Intendiamoci: nessuno può condannare l'Europa perché ama il suo pacifico tran-tran, la sua relativamente grassa e comoda way of life, una rassicurante normalità quotidiana. Ma nessuno può illudersi sul terrorismo islamico: non ha alcuna intenzione di abbandonarci a breve.

Dunque basta rimozioni collettive: ci fanno solo male e non risolvono niente. Si limitano a evocare lo spettro di Monaco. Naturalmente le polemiche si sprecano in queste ore.
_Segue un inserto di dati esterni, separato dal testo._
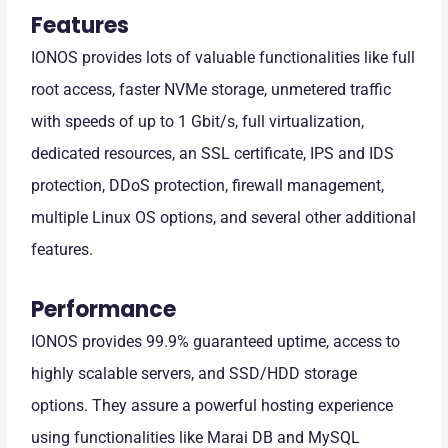
Features
IONOS provides lots of valuable functionalities like full
root access, faster NVMe storage, unmetered traffic
with speeds of up to 1 Gbit/s, full virtualization,
dedicated resources, an SSL certificate, IPS and IDS
protection, DDoS protection, firewall management,
multiple Linux OS options, and several other additional
features.
Performance
IONOS provides 99.9% guaranteed uptime, access to
highly scalable servers, and SSD/HDD storage
options. They assure a powerful hosting experience
using functionalities like Marai DB and MySQL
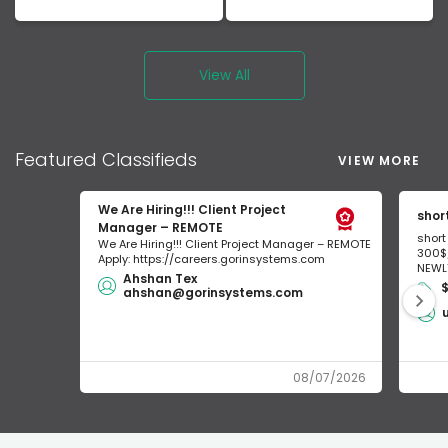
View All
Featured
Classifieds
VIEW MORE
We Are Hiring!!! Client Project
shor
Manager – REMOTE
short
We Are Hiring!!! Client Project Manager – REMOTE
300$/
Apply: https://careers.gorinsystems.com
NEWLY
Ahshan Tex
$
ahshan@gorinsystems.com
08/07/2026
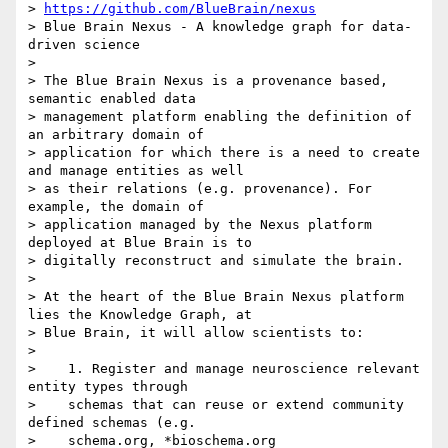
> 
https://github.com/BlueBrain/nexus
> Blue Brain Nexus - A knowledge graph for data-
driven science

>

> The Blue Brain Nexus is a provenance based, 
semantic enabled data

> management platform enabling the definition of 
an arbitrary domain of

> application for which there is a need to create 
and manage entities as well

> as their relations (e.g. provenance). For 
example, the domain of

> application managed by the Nexus platform 
deployed at Blue Brain is to

> digitally reconstruct and simulate the brain.

>

> At the heart of the Blue Brain Nexus platform 
lies the Knowledge Graph, at

> Blue Brain, it will allow scientists to:

>

>    1. Register and manage neuroscience relevant 
entity types through

>    schemas that can reuse or extend community 
defined schemas (e.g.

>    schema.org, *bioschema.org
Bruxelles è un simbolo dell'Europa, il cuore delle sue istituzioni e della Nato, città ferita anche con la complicità della propria "belgitude": 19 comuni, 19 corpi di polizia solo di recente ridotti a 6 ma malati di incomunicabilità tra loro, di connivenze con corruzione e malaffare, di patti indecenti con il mondo sommerso della delinquenza che spesso marcia indisturbata di conserva con le cellule del terrore. Bruxelles, la capitale europea che tra qualche anno rischia di ritrovarsi a maggioranza musulmana e già ospita il maggior numero di foreign fighters in un paese multilingue che perde identità nell'eccesso delle sue diversità. Del resto Bruxelles è anche la città da cui partì il kamikaze che il 9 settembre 2001, due giorni prima dell'attentato alle Torre Gemelle, uccise In Afghanistan Ahmad Massud, il Leone del Panshir eroe della resistenza anti-sovietica.
Belgio e Francia, due vicini che non si amano granchè: a Parigi le barzellette sull'ottusità belga circolano quanto quelle sui carabinieri in Italia. Anche per questo dialogo e collaborazione tra intelligence e polizie non funziona molto.
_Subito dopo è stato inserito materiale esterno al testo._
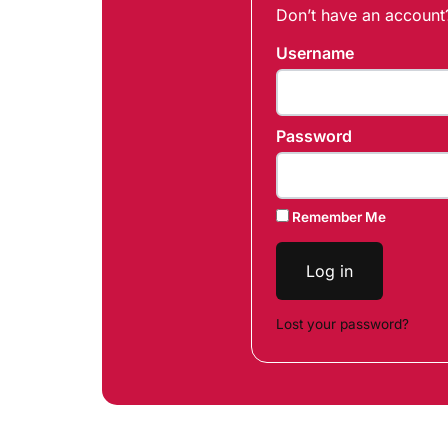
Don’t have an accoun
Username
Password
Remember Me
Log in
Lost your password?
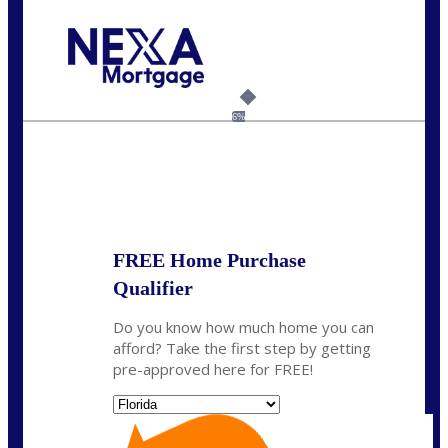
Call Today!
954-300-9661
jagarcia@NEXALending.com
6%
State
FREE Home Purchase
Qualifier
Do you know how much home you can
afford? Take the first step by getting
pre-approved here for FREE!
State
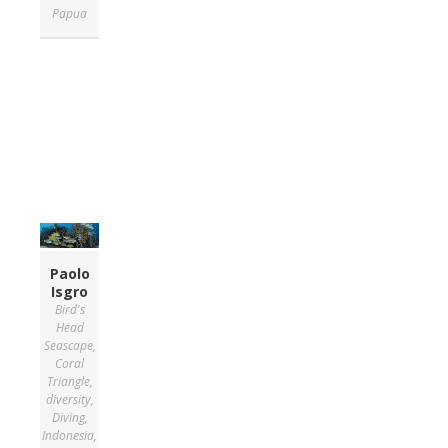
Papua
Paolo
Isgro
Bird's
Head
Seascape
,
Coral
Triangle
,
diversity
,
Diving
,
Indonesia
,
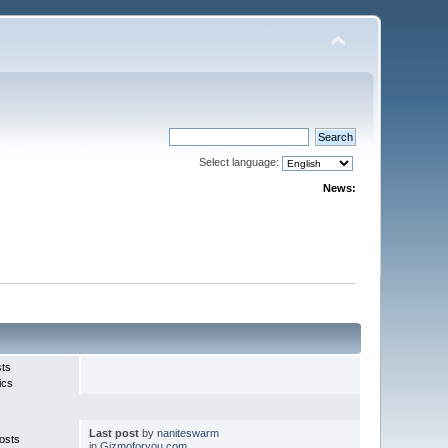
Select language:
News:
sts
ics
Last post
by
naniteswarm
osts
in
Gizmoforyou.com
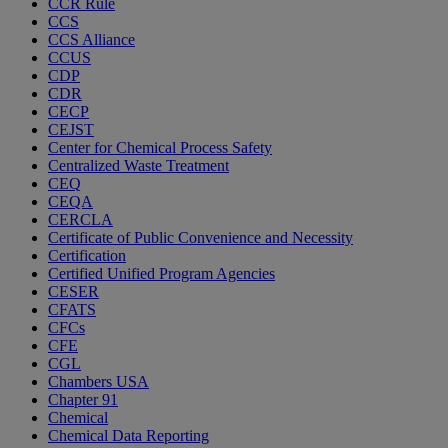
CCR Rule
CCS
CCS Alliance
CCUS
CDP
CDR
CECP
CEJST
Center for Chemical Process Safety
Centralized Waste Treatment
CEQ
CEQA
CERCLA
Certificate of Public Convenience and Necessity
Certification
Certified Unified Program Agencies
CESER
CFATS
CFCs
CFE
CGL
Chambers USA
Chapter 91
Chemical
Chemical Data Reporting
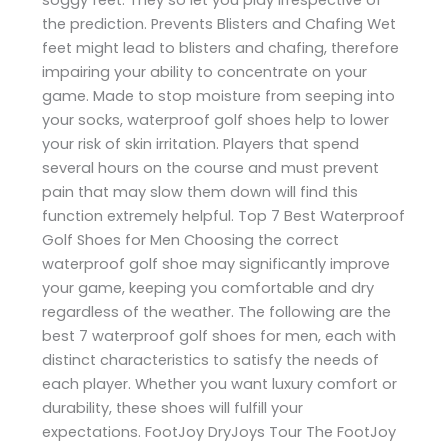
the prediction. Prevents Blisters and Chafing Wet
feet might lead to blisters and chafing, therefore
impairing your ability to concentrate on your
game. Made to stop moisture from seeping into
your socks, waterproof golf shoes help to lower
your risk of skin irritation. Players that spend
several hours on the course and must prevent
pain that may slow them down will find this
function extremely helpful. Top 7 Best Waterproof
Golf Shoes for Men Choosing the correct
waterproof golf shoe may significantly improve
your game, keeping you comfortable and dry
regardless of the weather. The following are the
best 7 waterproof golf shoes for men, each with
distinct characteristics to satisfy the needs of
each player. Whether you want luxury comfort or
durability, these shoes will fulfill your
expectations. FootJoy DryJoys Tour The FootJoy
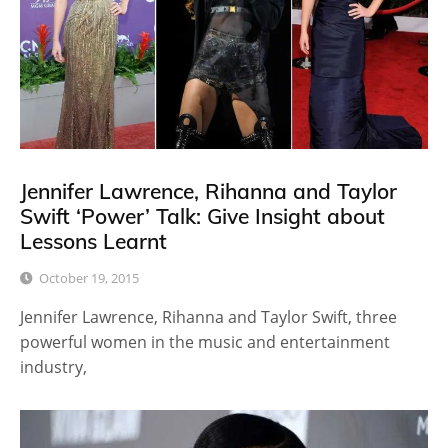
Jennifer Lawrence, Rihanna and Taylor
Swift ‘Power’ Talk: Give Insight about
Lessons Learnt
October 19, 2015
Jennifer Lawrence, Rihanna and Taylor Swift, three
powerful women in the music and entertainment
industry,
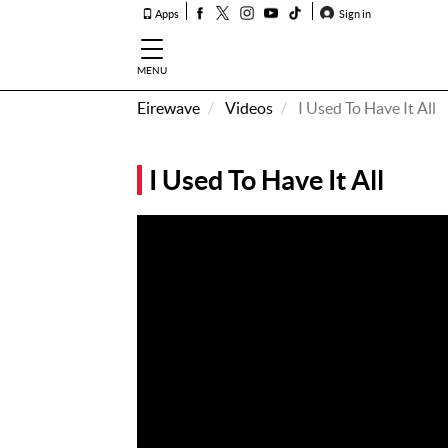
Apps
Sign in
MENU
Eirewave
Videos
I Used To Have It All
How To
Listen &
I Used To Have It All
Watch
Listen To
Eirewave
Club VIP
Eirewave
Having
Problems?
Music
In Europa non va meglio. Qualche passo avanti ma stentato: la sfiducia reciproca tra strutture giudiziarie e di tutela della sicurezza domina a tutto vantaggio dei terroristi. Il famoso PNR, il registro europeo dei passeggeri aerei ritenuto, non solo dagli americani, uno strumento di lotta decisivo, non riesce a vedere la luce. Come una seria politica europea integrata sulla sicurezza comune. Come un' efficace politica estera nella cintura delle crisi circostanti.
Tutto vero in queste polemiche, tutti pezzi di analisi ineccepibili dell'ennesima emergenza europea irrisolta. Anche se si tende sempre a parlare degli attentati che purtroppo ci sono stati, mai di quelli scongiurati: oltre 300 nel 2015 secondo i dati Europol. Segno tangibile che, dopo tutto, c'è anche qualcosa che funziona nell'Unione.
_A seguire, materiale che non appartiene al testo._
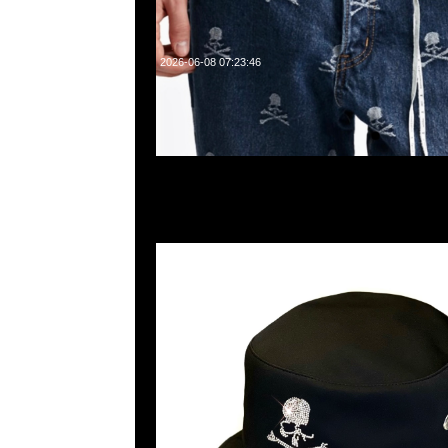
2026-06-08 07:23:46
mastermind JAPAN instinct Swarovski Skull Buck
Anytime WhatsApp/WeChat 852 55260860，旺角
樓2010-2011室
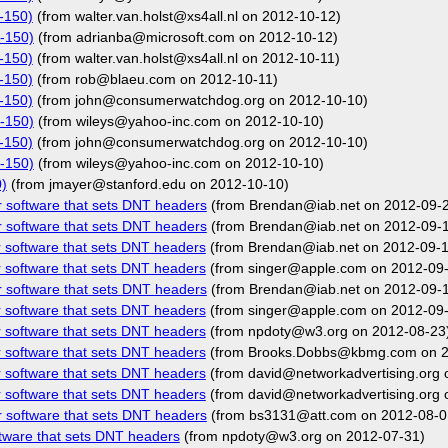
-150)
(from walter.van.holst@xs4all.nl on 2012-10-12)
-150)
(from adrianba@microsoft.com on 2012-10-12)
-150)
(from walter.van.holst@xs4all.nl on 2012-10-11)
-150)
(from rob@blaeu.com on 2012-10-11)
-150)
(from john@consumerwatchdog.org on 2012-10-10)
-150)
(from wileys@yahoo-inc.com on 2012-10-10)
-150)
(from john@consumerwatchdog.org on 2012-10-10)
-150)
(from wileys@yahoo-inc.com on 2012-10-10)
)
(from jmayer@stanford.edu on 2012-10-10)
r software that sets DNT headers
(from Brendan@iab.net on 2012-09-
r software that sets DNT headers
(from Brendan@iab.net on 2012-09-
r software that sets DNT headers
(from Brendan@iab.net on 2012-09-1
r software that sets DNT headers
(from singer@apple.com on 2012-09
r software that sets DNT headers
(from Brendan@iab.net on 2012-09-
r software that sets DNT headers
(from singer@apple.com on 2012-09
r software that sets DNT headers
(from npdoty@w3.org on 2012-08-23
r software that sets DNT headers
(from Brooks.Dobbs@kbmg.com on 2
r software that sets DNT headers
(from david@networkadvertising.org 
r software that sets DNT headers
(from david@networkadvertising.org 
r software that sets DNT headers
(from bs3131@att.com on 2012-08-0
ftware that sets DNT headers
(from npdoty@w3.org on 2012-07-31)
Ma il problema di fondo è un altro. I terroristi non sono degli alieni ma i vicini della porta accanto, quasi sempre con in tasca il nostro stesso passaporto. Anche per questo spesso imprendibili. Per combattere questa "guerra civile" su scala europea, che ne sfrutta abilmente le libertà senza frontiere, sono fondamentali nell'immediato banche-dati comuni e sistematici scambi di informazioni tra servizi e forze dell'ordine nel segno della fiducia reciproca, tutta da creare, per prevenire e reprimere gli attentati.
Ma quegli strumenti non servono per risolverla alla radice. Per riuscirci, e tanto più ora che si misura con la grande ondata dei rifugiati in maggioranza musulmani e per non condannarsi in prospettiva al disastro, l'Europa deve trasformare l'attuale scontro in un costruttivo incontro di civiltà. Basta ghetti o periferie off-limits per cominciare ma basta anche con le favole: l'Islam smetta di definirsi pacifico e noi di far finta di crederci. I moderati musulmani escano allo scoperto isolando davvero i loro figli degeneri.
E noi europei finiamola di rifugiarci nel relativismo culturale che divide e non aiuta a creare ponti. Riscopriamo con coerenza il valore dei valori fondamentali della nostra identità. Solo intavolando un dialogo tra pari, nella convinzione dei meriti dei rispettivi patrimoni culturali, l'Europa potrà scommettere su un futuro diverso e più ricco di opportunità. Pacificazione e integrazione sono sfide di lunga lena ma si deve cominciare adesso per realizzarle dopodomani. L'alternativa per la società europea è rassegnarsi a sopportare la compagnia  del terrorismo.